» **What the task asks**
Retype, word for word, each line between the lines holding "#cac8c6; stroke-width: 11;" and "#6d6b68; stroke-width: 14", inclusive, and leave the rest of the data alone.

» **Data excerpts**
▼
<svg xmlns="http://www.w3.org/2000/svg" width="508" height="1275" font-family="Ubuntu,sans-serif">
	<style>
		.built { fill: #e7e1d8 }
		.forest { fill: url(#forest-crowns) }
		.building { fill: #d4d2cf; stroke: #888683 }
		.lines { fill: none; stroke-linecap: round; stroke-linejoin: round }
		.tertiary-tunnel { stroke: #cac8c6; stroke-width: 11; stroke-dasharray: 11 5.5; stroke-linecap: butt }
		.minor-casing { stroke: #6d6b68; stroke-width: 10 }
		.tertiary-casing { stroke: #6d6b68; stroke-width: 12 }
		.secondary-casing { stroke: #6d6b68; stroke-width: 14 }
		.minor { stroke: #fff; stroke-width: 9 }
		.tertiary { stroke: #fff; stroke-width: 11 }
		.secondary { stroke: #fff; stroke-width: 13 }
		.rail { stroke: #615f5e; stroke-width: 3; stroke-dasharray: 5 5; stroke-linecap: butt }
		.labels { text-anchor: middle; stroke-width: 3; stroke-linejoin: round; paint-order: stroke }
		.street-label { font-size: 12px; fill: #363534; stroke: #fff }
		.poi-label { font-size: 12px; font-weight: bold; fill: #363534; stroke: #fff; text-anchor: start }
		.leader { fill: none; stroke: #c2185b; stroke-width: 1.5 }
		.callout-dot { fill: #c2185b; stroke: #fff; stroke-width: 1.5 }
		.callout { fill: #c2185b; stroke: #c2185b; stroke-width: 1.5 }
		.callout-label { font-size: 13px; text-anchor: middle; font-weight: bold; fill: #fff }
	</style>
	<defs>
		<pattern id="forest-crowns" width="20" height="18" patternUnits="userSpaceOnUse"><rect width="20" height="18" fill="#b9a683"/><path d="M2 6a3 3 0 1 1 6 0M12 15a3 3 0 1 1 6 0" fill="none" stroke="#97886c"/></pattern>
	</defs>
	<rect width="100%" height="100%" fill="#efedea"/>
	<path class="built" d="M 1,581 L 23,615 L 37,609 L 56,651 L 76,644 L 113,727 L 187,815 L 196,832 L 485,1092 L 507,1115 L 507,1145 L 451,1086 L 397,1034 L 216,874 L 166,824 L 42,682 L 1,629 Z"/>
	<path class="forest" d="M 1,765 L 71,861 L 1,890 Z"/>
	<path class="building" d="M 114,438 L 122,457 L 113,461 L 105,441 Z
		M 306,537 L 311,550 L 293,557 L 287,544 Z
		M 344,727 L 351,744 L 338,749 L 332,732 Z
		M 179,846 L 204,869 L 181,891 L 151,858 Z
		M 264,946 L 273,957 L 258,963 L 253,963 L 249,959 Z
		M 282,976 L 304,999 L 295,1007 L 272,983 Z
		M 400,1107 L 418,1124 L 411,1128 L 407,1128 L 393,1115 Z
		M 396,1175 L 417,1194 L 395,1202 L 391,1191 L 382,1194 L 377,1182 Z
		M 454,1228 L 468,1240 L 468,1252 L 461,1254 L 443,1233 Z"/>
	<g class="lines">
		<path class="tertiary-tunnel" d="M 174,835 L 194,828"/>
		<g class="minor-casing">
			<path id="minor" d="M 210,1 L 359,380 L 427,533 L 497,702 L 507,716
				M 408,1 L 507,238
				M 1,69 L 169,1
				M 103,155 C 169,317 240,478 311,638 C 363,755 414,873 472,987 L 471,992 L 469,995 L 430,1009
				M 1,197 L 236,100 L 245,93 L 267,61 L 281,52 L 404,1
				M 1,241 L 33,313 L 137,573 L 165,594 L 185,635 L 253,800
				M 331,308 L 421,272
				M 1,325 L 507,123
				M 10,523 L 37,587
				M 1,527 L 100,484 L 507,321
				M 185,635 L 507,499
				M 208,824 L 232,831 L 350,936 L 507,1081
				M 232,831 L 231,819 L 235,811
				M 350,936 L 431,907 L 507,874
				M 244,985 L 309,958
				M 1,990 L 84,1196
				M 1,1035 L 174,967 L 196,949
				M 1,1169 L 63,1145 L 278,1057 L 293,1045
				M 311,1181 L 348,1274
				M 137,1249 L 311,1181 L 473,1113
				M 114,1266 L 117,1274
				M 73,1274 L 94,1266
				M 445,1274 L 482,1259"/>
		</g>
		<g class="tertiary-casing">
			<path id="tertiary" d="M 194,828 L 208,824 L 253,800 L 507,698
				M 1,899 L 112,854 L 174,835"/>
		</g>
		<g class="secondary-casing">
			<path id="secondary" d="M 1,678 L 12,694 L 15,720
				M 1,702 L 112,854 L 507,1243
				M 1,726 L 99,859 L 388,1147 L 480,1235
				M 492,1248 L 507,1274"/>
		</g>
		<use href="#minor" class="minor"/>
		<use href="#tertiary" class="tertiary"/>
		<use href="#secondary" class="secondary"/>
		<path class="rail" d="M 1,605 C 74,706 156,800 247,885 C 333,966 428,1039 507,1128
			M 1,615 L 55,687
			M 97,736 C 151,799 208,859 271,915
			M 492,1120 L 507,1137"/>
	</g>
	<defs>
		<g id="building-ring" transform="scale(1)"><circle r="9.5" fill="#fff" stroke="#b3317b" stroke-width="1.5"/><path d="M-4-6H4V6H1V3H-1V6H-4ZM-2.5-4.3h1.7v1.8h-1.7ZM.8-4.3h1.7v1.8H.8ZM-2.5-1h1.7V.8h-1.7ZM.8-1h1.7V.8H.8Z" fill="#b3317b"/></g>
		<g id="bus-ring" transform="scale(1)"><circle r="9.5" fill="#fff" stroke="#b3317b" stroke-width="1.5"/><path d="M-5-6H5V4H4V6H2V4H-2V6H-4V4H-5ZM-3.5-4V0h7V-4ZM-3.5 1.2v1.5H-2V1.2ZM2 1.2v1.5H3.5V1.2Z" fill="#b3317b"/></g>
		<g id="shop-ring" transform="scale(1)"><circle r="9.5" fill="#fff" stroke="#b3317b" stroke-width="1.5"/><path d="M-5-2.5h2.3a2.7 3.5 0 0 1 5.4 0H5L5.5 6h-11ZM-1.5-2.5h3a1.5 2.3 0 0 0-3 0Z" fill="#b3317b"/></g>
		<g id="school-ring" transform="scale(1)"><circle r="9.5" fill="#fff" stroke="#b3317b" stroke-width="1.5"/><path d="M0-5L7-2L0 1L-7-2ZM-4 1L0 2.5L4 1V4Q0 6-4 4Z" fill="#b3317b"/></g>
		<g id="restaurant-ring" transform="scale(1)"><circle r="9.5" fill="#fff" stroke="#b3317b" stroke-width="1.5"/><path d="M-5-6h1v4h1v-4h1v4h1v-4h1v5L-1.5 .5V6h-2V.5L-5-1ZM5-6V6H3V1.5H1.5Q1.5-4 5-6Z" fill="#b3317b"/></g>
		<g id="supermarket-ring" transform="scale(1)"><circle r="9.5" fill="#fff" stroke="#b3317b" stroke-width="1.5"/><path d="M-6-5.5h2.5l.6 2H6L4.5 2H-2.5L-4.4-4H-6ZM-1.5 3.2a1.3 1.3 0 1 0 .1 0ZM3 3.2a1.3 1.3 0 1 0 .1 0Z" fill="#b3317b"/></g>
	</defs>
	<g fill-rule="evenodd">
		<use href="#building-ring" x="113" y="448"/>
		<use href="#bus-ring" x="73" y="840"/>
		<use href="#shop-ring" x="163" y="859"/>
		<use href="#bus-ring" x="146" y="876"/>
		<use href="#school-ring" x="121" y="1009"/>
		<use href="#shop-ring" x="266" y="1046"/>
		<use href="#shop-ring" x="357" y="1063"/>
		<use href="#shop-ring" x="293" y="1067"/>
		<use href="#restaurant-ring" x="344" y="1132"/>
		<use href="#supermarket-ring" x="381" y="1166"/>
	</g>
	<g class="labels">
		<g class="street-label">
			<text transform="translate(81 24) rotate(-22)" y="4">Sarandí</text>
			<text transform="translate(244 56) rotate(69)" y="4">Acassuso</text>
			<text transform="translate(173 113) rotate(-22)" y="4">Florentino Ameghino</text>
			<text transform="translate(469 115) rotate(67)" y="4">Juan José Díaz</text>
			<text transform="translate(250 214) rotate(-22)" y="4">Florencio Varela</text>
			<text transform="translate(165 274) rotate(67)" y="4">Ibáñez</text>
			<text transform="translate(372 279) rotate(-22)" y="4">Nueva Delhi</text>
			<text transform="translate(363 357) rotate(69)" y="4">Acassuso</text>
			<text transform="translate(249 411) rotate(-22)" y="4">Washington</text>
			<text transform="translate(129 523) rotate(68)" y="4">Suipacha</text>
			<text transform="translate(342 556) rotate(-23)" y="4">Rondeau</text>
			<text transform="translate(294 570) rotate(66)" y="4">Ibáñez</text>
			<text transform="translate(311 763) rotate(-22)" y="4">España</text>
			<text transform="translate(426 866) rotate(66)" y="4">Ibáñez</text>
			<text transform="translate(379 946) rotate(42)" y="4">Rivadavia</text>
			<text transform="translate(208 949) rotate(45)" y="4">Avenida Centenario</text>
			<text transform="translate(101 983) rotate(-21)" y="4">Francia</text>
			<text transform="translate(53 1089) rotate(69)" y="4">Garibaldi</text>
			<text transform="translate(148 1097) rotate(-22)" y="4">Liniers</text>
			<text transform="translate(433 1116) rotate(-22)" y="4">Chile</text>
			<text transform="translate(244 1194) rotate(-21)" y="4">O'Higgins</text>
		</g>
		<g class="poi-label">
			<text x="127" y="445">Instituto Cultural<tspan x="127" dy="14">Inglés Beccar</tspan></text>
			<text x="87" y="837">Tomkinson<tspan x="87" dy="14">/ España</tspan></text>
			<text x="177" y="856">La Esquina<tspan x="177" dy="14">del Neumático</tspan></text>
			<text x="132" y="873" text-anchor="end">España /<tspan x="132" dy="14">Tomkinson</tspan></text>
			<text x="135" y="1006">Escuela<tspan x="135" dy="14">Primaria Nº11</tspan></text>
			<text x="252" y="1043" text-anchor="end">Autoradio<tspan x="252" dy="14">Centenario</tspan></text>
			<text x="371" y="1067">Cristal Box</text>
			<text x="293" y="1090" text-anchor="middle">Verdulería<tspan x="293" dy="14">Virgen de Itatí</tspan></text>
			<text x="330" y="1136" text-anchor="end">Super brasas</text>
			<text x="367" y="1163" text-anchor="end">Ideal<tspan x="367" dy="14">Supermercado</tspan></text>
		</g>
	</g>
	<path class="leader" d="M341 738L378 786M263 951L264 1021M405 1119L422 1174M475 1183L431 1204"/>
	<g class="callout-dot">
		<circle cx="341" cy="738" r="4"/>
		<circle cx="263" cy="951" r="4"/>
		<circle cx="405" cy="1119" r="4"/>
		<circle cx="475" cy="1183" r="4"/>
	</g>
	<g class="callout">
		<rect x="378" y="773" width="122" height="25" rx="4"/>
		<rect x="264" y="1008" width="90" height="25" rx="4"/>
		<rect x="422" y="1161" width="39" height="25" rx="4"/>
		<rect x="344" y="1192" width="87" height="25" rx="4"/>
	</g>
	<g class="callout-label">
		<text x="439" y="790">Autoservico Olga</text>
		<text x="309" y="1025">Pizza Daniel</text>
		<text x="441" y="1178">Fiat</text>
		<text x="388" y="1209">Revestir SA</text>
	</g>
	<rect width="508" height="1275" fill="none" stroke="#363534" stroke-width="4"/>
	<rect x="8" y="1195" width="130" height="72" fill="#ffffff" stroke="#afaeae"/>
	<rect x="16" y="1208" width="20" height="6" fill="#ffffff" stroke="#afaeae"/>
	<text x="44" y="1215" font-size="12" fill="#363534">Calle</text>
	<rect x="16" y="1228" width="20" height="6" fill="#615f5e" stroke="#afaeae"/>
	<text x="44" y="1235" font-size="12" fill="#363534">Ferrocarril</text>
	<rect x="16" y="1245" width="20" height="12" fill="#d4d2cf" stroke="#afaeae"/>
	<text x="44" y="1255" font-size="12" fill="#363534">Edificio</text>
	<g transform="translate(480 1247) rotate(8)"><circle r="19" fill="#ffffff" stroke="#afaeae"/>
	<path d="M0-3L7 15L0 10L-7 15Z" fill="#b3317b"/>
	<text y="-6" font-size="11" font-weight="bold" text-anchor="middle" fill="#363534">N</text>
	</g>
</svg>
▲
▼
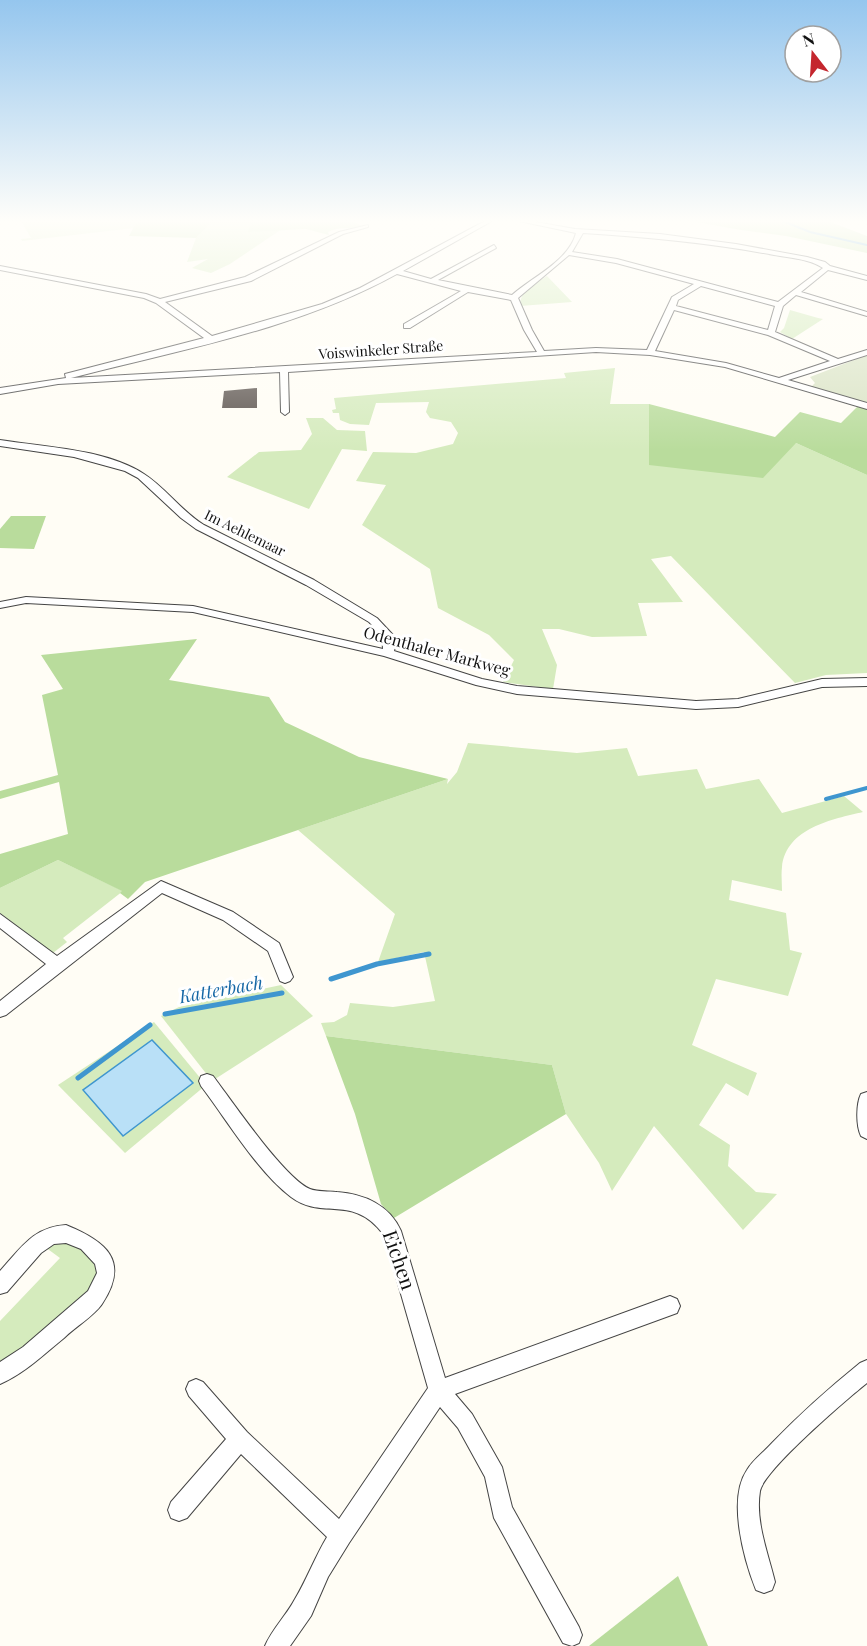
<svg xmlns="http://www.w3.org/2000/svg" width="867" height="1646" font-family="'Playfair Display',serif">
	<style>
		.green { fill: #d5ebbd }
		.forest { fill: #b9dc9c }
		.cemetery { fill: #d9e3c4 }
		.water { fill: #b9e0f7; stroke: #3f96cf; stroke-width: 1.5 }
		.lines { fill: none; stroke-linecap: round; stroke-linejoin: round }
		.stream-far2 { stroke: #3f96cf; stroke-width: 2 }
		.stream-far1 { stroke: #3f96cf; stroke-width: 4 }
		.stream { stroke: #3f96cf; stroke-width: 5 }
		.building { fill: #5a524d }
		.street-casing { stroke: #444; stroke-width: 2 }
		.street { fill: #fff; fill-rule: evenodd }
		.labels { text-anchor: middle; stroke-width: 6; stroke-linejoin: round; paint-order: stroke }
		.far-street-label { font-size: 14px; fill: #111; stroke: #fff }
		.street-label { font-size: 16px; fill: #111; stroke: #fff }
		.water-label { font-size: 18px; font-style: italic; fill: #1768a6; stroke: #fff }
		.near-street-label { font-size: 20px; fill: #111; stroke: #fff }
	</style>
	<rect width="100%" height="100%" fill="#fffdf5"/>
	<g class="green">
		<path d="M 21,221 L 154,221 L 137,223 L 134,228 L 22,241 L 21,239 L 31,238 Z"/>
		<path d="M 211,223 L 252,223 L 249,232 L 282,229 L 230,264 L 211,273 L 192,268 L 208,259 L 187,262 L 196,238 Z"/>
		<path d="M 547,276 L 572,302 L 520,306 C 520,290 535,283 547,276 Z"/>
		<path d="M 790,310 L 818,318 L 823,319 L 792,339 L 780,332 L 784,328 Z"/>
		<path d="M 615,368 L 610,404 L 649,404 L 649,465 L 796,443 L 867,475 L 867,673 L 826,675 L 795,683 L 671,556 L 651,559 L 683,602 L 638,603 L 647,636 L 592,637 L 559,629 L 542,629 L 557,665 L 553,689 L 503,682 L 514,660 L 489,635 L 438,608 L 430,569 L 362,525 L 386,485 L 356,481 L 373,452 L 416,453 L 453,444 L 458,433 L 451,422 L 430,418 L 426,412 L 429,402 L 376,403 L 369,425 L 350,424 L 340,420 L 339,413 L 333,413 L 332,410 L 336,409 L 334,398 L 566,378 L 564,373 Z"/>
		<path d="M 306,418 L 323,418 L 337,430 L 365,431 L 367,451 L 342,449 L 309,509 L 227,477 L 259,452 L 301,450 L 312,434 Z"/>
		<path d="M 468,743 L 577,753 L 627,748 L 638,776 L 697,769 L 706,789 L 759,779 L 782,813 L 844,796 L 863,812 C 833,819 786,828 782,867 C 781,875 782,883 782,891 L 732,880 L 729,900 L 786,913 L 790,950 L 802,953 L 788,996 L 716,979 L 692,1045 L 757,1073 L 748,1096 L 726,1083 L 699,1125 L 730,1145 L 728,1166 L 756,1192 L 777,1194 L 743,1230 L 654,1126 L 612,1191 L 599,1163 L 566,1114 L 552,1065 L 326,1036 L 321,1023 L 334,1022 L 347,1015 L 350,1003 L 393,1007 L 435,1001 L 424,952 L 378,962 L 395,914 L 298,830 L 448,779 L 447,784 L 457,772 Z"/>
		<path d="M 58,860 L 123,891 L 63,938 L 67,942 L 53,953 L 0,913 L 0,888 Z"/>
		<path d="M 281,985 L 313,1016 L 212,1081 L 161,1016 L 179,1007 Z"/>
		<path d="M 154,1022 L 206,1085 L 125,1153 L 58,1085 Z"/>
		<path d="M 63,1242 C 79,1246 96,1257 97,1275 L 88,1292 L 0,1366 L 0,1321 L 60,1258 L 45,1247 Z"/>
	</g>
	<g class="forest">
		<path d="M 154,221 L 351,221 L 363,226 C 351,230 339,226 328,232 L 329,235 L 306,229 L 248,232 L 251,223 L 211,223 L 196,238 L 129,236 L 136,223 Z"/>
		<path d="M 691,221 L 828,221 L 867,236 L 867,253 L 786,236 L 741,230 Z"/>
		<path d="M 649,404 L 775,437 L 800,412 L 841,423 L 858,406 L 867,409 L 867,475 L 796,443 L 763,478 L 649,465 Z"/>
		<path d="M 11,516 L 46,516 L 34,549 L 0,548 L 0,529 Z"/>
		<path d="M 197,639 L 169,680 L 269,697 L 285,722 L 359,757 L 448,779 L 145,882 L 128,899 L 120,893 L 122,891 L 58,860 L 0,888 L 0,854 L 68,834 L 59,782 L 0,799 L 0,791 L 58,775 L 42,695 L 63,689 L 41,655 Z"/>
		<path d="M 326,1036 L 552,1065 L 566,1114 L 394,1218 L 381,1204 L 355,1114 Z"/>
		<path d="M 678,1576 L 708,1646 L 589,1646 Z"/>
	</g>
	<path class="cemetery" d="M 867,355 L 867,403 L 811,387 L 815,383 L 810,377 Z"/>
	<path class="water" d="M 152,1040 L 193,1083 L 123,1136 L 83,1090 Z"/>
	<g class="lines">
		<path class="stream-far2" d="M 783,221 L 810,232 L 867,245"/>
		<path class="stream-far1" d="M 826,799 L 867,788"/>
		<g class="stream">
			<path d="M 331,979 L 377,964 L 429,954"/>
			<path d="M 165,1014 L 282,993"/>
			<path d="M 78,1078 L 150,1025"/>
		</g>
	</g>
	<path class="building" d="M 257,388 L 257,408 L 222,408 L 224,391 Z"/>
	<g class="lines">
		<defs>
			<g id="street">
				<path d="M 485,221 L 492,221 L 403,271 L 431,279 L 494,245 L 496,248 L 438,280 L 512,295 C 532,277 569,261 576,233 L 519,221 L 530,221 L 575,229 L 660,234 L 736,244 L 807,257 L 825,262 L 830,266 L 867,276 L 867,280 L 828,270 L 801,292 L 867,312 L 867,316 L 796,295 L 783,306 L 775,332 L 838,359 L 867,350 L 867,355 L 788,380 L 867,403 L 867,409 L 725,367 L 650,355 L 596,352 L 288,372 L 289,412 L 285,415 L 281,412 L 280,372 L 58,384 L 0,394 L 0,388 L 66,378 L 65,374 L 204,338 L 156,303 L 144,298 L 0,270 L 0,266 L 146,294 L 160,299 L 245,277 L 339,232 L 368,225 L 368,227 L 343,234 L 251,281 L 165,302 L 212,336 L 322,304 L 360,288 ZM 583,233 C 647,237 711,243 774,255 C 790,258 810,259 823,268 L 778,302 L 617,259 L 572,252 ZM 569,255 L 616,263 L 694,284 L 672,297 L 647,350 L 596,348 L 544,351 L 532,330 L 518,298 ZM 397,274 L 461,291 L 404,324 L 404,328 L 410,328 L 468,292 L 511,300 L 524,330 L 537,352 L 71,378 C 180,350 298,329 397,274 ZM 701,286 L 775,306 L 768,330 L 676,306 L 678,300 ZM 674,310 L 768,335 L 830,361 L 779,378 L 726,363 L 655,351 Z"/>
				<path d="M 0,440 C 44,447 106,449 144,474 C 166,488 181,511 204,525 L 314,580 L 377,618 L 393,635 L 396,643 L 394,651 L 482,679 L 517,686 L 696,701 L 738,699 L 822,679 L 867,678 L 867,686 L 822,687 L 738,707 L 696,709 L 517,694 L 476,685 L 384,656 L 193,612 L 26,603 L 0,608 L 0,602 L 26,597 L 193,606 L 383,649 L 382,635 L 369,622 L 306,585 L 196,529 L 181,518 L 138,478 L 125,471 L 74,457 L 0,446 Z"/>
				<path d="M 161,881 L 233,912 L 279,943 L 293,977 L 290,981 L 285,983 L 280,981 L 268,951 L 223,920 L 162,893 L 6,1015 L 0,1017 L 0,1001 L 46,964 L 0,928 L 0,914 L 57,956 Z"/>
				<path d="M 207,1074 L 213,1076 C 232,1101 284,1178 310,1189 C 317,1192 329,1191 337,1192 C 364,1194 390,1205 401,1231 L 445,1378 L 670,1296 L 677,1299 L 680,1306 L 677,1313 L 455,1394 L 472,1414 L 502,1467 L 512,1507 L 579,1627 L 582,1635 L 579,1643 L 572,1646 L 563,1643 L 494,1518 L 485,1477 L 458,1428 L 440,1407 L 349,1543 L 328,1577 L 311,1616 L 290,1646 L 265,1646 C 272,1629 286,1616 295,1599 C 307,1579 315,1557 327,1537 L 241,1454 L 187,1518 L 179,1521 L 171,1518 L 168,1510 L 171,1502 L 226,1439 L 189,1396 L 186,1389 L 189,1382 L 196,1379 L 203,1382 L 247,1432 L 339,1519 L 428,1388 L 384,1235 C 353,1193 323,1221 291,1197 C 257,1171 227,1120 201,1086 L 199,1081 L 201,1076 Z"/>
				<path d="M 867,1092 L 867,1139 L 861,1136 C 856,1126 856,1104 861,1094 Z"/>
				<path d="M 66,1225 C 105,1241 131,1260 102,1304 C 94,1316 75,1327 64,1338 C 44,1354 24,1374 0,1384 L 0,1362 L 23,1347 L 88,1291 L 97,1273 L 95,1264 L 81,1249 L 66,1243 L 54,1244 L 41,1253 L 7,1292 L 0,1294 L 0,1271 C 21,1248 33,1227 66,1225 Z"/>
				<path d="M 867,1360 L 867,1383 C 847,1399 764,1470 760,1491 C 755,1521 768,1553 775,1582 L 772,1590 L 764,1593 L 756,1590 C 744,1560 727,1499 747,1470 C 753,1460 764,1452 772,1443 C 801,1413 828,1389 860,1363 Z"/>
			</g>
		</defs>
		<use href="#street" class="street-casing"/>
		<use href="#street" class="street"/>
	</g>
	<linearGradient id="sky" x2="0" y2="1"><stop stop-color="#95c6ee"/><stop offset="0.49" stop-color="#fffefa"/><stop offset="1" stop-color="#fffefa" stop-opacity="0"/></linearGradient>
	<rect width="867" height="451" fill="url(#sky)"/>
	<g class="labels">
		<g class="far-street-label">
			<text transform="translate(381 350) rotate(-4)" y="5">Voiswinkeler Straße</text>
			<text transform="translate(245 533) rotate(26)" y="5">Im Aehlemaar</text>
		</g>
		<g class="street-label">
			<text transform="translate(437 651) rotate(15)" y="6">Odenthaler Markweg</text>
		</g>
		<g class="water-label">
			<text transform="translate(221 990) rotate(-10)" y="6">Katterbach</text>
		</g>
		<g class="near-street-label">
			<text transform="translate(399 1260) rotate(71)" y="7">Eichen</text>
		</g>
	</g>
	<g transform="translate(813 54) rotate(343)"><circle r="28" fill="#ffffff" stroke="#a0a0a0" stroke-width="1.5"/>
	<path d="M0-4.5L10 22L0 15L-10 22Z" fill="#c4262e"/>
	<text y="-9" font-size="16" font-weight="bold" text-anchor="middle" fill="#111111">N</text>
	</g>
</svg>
▲
» **Solution for this problem**
		.tertiary-tunnel { stroke: #cac8c6; stroke-width: 11; stroke-dasharray: 11 5.5; stroke-linecap: butt }
		.minor-casing { stroke: #6d6b68; stroke-width: 10 }
		.tertiary-casing { stroke: #6d6b68; stroke-width: 12 }
		.secondary-casing { stroke: #6d6b68; stroke-width: 14 }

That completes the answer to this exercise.